DITS DE MATHIEU - Techniques

Octobre 1948

Chaque époque a ses manies, et toute manie ses dangers.

Il y a vingt ans, nos instituteurs nous vantaient la splendeur des mots et la magie des idées qu’on cultivait « rationnellement » dans des livres trop savants.

La mode est aujourd’hui à la puissance matérielle. Marcel Cerdan défile en triomphateur dans Paris, et vos enfants, dès qu’ils savent parler, vous diront le nom de tous les coureurs cyclistes.

Cette « désintellectualisation » gagne naturellement l’Ecole. Vous n’y parlez plus de « méthodes » de penser mais de « techniques » de travail. Non pas que j’estime fausse la part nouvelle que vous donnez en éducation au travail créateur ni inutiles ou dangereuses en elle-même les techniques que vous préconisez. Encore une fois, c’est l’incompréhension et l’exagération qui m’effraient. Vous avez remué une source qui bouillonne et dont la fraîcheur peut reverdir la vallée. Mais attention qu’elle ne déferle en torrent sur la pente dangereuse par où elle aurait tôt fait d’envahir la plaine de son limon stérile.

Le mot m’effraie. Et pas seulement le mot, hélas !... Je pense malgré moi à la perfection technique de l’organisation hitlérienne, dans les écoles allemandes comme dans les camps de la mort à l’horreur inégalée. Et la technique américaine ne me dit rien qui vaille avec sa civilisation mécanicienne dont la bombe atomique est le diabolique bouquet.

S’il y a une griserie de la culture de l’esprit, il y a aussi une griserie. — et qui ne vaut pas mieux — de la roue qui tourne, de l’engrenage qui mord sur un autre engrenage, de la puissance qui se décuple et se libère. L’enfant pousse son cerceau devant lui, sans autre but que de pousser son cerceau ; l’adolescent fait tourner le moteur à vide, pour le plaisir de l’entendre ronfler et pétarader. Ou bien il manœuvre les commandes de l’auto à l’arrêt, éclaire les phares, épuise le klaxon, sans se rendre compte qu’il vide les batteries et tue le moteur.

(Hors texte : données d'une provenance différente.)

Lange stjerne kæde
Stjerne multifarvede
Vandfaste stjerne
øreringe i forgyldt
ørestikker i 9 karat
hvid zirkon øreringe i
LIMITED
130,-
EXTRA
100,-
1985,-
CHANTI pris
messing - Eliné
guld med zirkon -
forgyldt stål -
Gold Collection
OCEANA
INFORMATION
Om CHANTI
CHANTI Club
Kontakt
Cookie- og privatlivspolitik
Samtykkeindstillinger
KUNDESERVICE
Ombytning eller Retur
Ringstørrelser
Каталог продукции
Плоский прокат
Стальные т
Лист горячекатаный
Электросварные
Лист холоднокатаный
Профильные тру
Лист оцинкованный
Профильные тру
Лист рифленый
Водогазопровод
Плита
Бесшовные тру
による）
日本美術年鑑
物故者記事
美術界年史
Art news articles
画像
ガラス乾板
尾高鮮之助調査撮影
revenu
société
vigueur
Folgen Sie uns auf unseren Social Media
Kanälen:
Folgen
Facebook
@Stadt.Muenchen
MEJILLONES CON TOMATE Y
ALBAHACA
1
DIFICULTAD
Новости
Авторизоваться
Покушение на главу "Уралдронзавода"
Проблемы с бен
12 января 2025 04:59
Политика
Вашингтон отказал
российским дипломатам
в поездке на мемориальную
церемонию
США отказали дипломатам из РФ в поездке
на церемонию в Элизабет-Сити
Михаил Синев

Vous accompagnez souvent le mot « technique » de cet autre mot « activités ». Attention au torrent aveugle ! N’oubliez ni la vie, ni la beauté, ni l’humanité, ni surtout l’intelligence profonde qui s’empare des réalités. Orientez et dirigez la source. Craignez de ressembler à cet âne qui, attelé à une noria, tourne tout un jour, les yeux bandés, symbole de la servitude, ou à cet enfant qui tient en laisse un gros chien-loup plus fort que lui et qui ne peut plus que suivre la bête qu’il prétend dominer et asservir.